Il y a un piano dans un coin du salon, madame Pidonce se lève et va jouer un prélude de Bach. Quand elle a terminé elle revient s'asseoir à côté du jeune homme. Il lui dit :

 

― C'est facile à jouer ce truc, ça change presque jamais.

― Vous avez toute la nuit pour la récupérer. Qu'est-ce que vous faites là ?

― Elle veut plus me voir.

― Mais si elle veut vous voir. Elle vous attend, même.

― Tu parles, j'ai mis ma main entre les...

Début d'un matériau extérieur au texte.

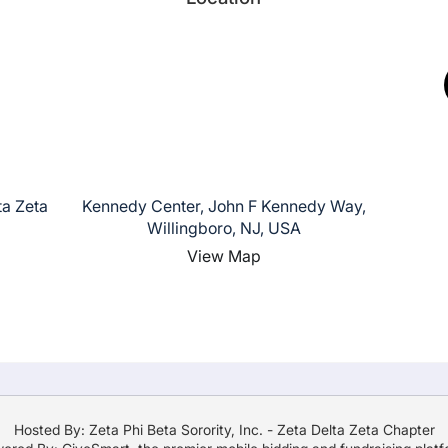
ta Zeta
Kennedy Center, John F Kennedy Way,
Willingboro, NJ, USA
View Map
Hosted By: Zeta Phi Beta Sorority, Inc. - Zeta Delta Zeta Chapter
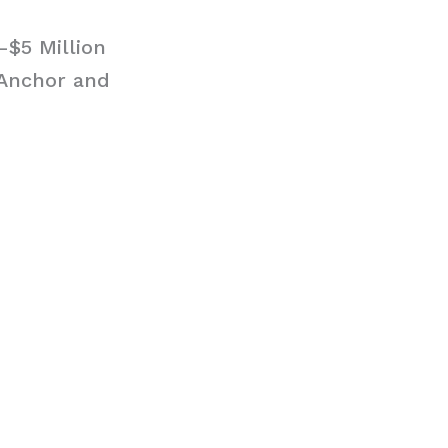
-$5 Million
 Anchor and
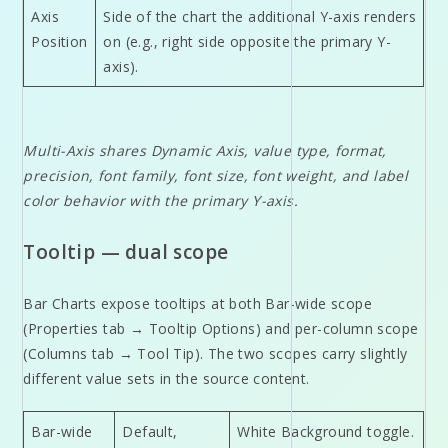
Axis
Side of the chart the additional Y-axis renders
Position
on (e.g., right side opposite the primary Y-
axis).
Multi-Axis shares Dynamic Axis, value type, format,
precision, font family, font size, font weight, and label
color behavior with the primary Y-axis.
Tooltip — dual scope
Bar Charts expose tooltips at both Bar-wide scope
(Properties tab → Tooltip Options) and per-column scope
(Columns tab → Tool Tip). The two scopes carry slightly
different value sets in the source content.
Bar-wide
Default,
White Background toggle.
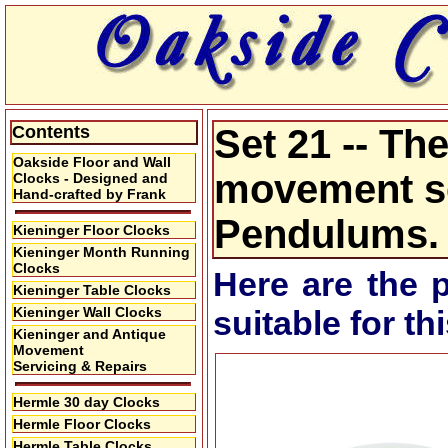
Contents
Set 21 -- T
Oakside Floor and Wall
movement se
Clocks - Designed and
Hand-crafted by Frank
Pendulums.
Kieninger Floor Clocks
Kieninger Month Running
Clocks
Here are the 
Kieninger Table Clocks
Kieninger Wall Clocks
suitable for t
Kieninger and Antique
Movement
Servicing & Repairs
Hermle 30 day Clocks
Hermle Floor Clocks
Hermle Table Clocks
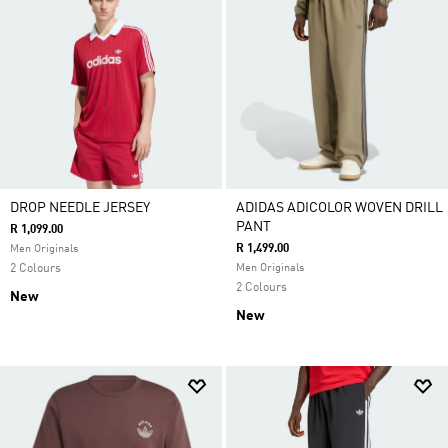
DROP NEEDLE JERSEY
ADIDAS ADICOLOR WOVEN DRILL
PANT
R 1,099.00
R 1,499.00
Men Originals
2 Colours
Men Originals
2 Colours
New
New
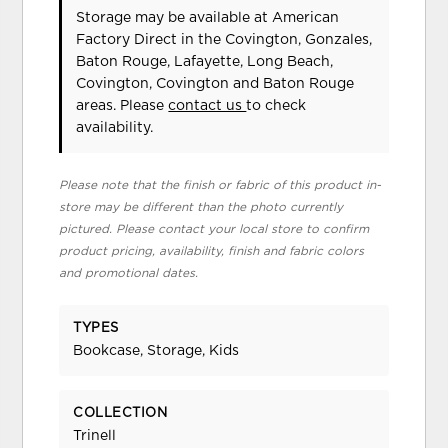
Storage may be available at American
Factory Direct in the Covington, Gonzales,
Baton Rouge, Lafayette, Long Beach,
Covington, Covington and Baton Rouge
areas. Please
contact us
to check
availability.
Please note that the finish or fabric of this product in-
store may be different than the photo currently
pictured. Please contact your local store to confirm
product pricing, availability, finish and fabric colors
and promotional dates.
TYPES
Bookcase, Storage, Kids
COLLECTION
Trinell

― Je sais je sais, entre les cuisses de sa sœur. Et alors ? Vous croyez qu'elle va vous sacrifier pour un geste ?

― Chais pas. Elle a l'air.

― Bien sûr que non. Mais il faut qu'elle en sorte la tête haute, alors profil bas jeune homme, profil bas.

― Mais comment je...

―Je suis sûre que vous trouverez. Et emmenez-là ailleurs, seule. Mais d'abord vous devez dessoûler, allez venez, allons marcher dehors, le froid vous fera du bien.

 

Le barman lance un sourire complice à la vieille dame et commence à nettoyer le percolateur. C'est pas à cette heure-ci qu'il vendra du café.